AUSGANGSDATEN
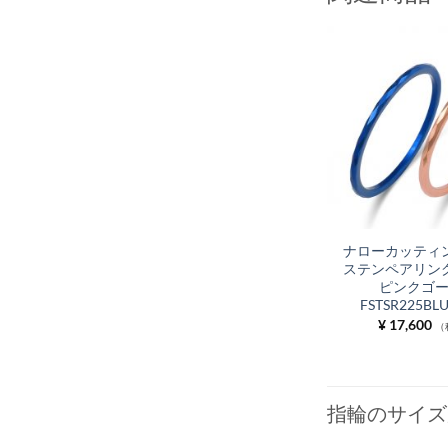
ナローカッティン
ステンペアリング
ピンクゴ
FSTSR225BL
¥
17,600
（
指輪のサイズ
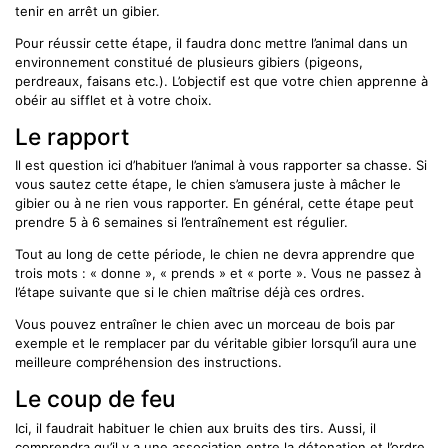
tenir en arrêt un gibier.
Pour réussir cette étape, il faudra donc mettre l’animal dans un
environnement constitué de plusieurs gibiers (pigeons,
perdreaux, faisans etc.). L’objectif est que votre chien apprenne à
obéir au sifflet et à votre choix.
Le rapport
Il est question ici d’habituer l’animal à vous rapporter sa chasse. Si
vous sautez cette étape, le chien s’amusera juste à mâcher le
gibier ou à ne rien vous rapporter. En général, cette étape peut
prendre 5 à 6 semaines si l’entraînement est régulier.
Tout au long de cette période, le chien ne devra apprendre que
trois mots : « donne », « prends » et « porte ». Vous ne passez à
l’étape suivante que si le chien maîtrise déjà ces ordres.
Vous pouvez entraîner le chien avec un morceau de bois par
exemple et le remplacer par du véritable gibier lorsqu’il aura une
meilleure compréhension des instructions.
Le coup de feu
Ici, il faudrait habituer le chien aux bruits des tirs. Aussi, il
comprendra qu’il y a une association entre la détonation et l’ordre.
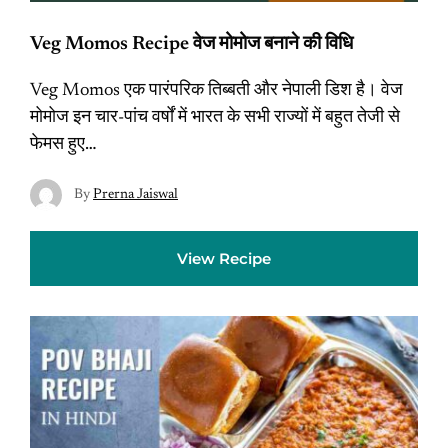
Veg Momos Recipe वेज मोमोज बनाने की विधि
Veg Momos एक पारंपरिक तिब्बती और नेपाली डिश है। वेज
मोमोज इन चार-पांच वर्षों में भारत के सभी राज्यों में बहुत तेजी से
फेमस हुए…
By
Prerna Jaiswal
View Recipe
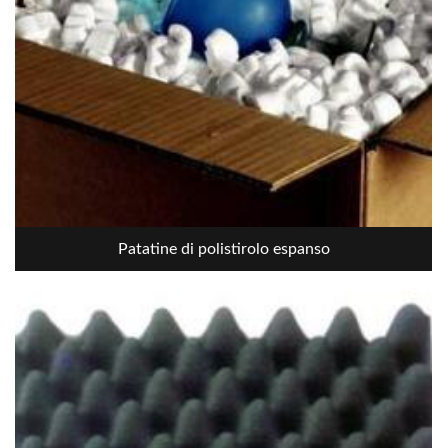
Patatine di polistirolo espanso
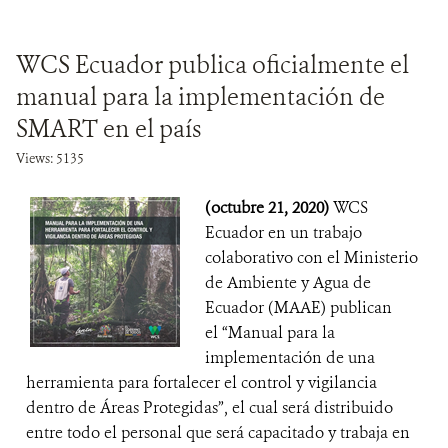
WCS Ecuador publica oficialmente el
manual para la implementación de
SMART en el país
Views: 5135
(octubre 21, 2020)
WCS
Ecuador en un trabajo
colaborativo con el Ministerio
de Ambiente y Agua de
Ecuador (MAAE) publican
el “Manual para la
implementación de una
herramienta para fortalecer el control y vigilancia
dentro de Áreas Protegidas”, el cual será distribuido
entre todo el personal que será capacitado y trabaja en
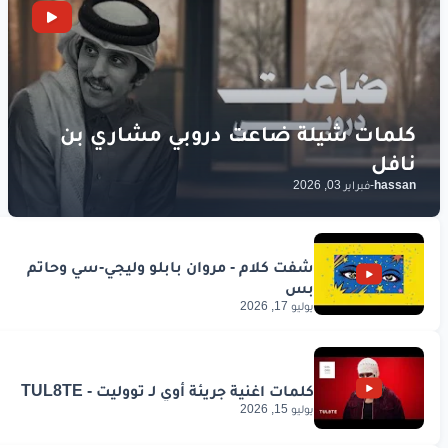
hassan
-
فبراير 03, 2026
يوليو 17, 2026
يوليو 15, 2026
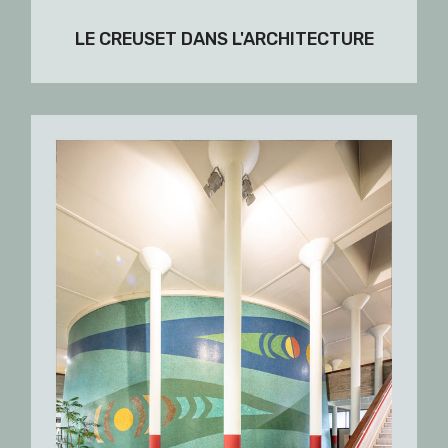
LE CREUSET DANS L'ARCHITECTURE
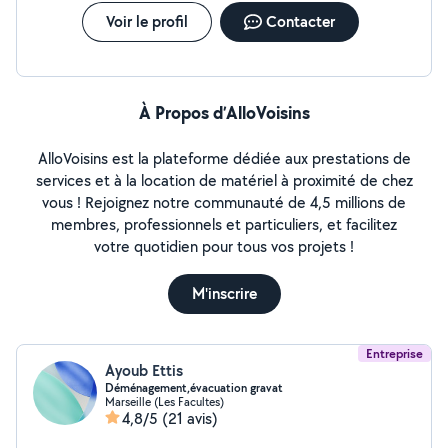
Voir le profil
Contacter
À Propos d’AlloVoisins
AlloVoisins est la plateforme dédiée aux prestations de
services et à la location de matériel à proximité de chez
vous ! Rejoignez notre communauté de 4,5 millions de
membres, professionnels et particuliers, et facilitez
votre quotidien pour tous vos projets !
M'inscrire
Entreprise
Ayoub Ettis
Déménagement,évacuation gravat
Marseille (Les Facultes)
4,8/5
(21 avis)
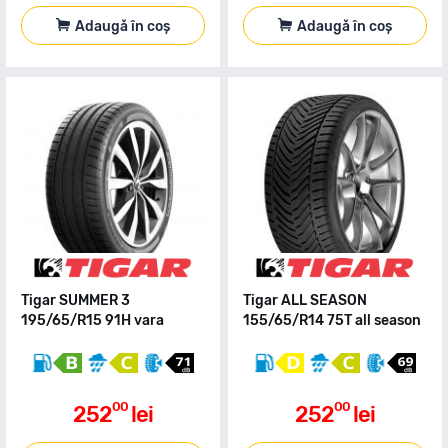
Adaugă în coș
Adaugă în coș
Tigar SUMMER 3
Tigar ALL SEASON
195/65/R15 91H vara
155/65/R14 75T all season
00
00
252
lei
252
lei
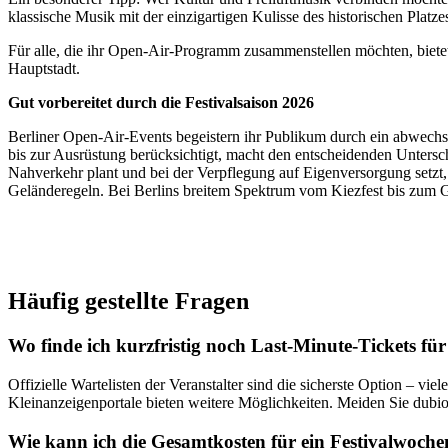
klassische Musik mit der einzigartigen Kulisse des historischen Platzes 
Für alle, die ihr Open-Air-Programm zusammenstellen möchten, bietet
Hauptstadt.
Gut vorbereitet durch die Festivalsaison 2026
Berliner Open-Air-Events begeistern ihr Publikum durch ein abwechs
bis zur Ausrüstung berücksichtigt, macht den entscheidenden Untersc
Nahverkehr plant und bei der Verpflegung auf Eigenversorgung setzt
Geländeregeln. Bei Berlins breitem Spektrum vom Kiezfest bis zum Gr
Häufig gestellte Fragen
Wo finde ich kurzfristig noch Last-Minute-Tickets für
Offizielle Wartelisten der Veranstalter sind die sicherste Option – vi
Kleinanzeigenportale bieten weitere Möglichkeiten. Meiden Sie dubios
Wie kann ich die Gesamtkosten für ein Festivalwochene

AUFGABE
Geben Sie den Text aller Einträge erneut aus und ersetzen Sie dabei „Contacter“ durch „Écrire“, ohne sonst etwas zu ändern. Lassen Sie die Bilder in der Ausgabe weg.

LÖSUNG
ナローカッティン
ステンペアリング
ピンクゴ
FSTSR225BL
¥
17,600
（
指輪のサイズ
tenir en arrêt un gibier.
Pour réussir cette étape, il faudra donc mettre l’animal dans un
environnement constitué de plusieurs gibiers (pigeons,
perdreaux, faisans etc.). L’objectif est que votre chien apprenne à
obéir au sifflet et à votre choix.
Le rapport
Il est question ici d’habituer l’animal à vous rapporter sa chasse. Si
vous sautez cette étape, le chien s’amusera juste à mâcher le
gibier ou à ne rien vous rapporter. En général, cette étape peut
prendre 5 à 6 semaines si l’entraînement est régulier.
Tout au long de cette période, le chien ne devra apprendre que
trois mots : « donne », « prends » et « porte ». Vous ne passez à
l’étape suivante que si le chien maîtrise déjà ces ordres.
Vous pouvez entraîner le chien avec un morceau de bois par
exemple et le remplacer par du véritable gibier lorsqu’il aura une
meilleure compréhension des instructions.
Le coup de feu
Ici, il faudrait habituer le chien aux bruits des tirs. Aussi, il
comprendra qu’il y a une association entre la détonation et l’ordre.
Veg Momos Recipe वेज मोमोज बनाने की विधि
Veg Momos एक पारंपरिक तिब्बती और नेपाली डिश है। वेज
मोमोज इन चार-पांच वर्षों में भारत के सभी राज्यों में बहुत तेजी से
फेमस हुए…
By
Prerna Jaiswal
View Recipe
Patatine di polistirolo espanso
WCS Ecuador publica oficialmente el
manual para la implementación de
SMART en el país
Views: 5135
(octubre 21, 2020)
WCS
Ecuador en un trabajo
colaborativo con el Ministerio
de Ambiente y Agua de
Ecuador (MAAE) publican
el “Manual para la
implementación de una
herramienta para fortalecer el control y vigilancia
dentro de Áreas Protegidas”, el cual será distribuido
entre todo el personal que será capacitado y trabaja en
hassan
-
فبراير 03, 2026
يوليو 17, 2026
يوليو 15, 2026
LE CREUSET DANS L'ARCHITECTURE
Voir le profil
Écrire
À Propos d’AlloVoisins
AlloVoisins est la plateforme dédiée aux prestations de
services et à la location de matériel à proximité de chez
vous ! Rejoignez notre communauté de 4,5 millions de
membres, professionnels et particuliers, et facilitez
votre quotidien pour tous vos projets !
M'inscrire
Entreprise
Ayoub Ettis
Déménagement,évacuation gravat
Marseille (Les Facultes)
4,8/5
(21 avis)
Adaugă în coș
Adaugă în coș
Tigar SUMMER 3
Tigar ALL SEASON
195/65/R15 91H vara
155/65/R14 75T all season
00
00
252
lei
252
lei
klassische Musik mit der einzigartigen Kulisse des historischen Platzes 
Für alle, die ihr Open-Air-Programm zusammenstellen möchten, bietet
Hauptstadt.
Gut vorbereitet durch die Festivalsaison 2026
Berliner Open-Air-Events begeistern ihr Publikum durch ein abwechs
bis zur Ausrüstung berücksichtigt, macht den entscheidenden Untersc
Nahverkehr plant und bei der Verpflegung auf Eigenversorgung setzt
Geländeregeln. Bei Berlins breitem Spektrum vom Kiezfest bis zum Gr
Häufig gestellte Fragen
Wo finde ich kurzfristig noch Last-Minute-Tickets für
Offizielle Wartelisten der Veranstalter sind die sicherste Option – vi
Kleinanzeigenportale bieten weitere Möglichkeiten. Meiden Sie dubios
Wie kann ich die Gesamtkosten für ein Festivalwochene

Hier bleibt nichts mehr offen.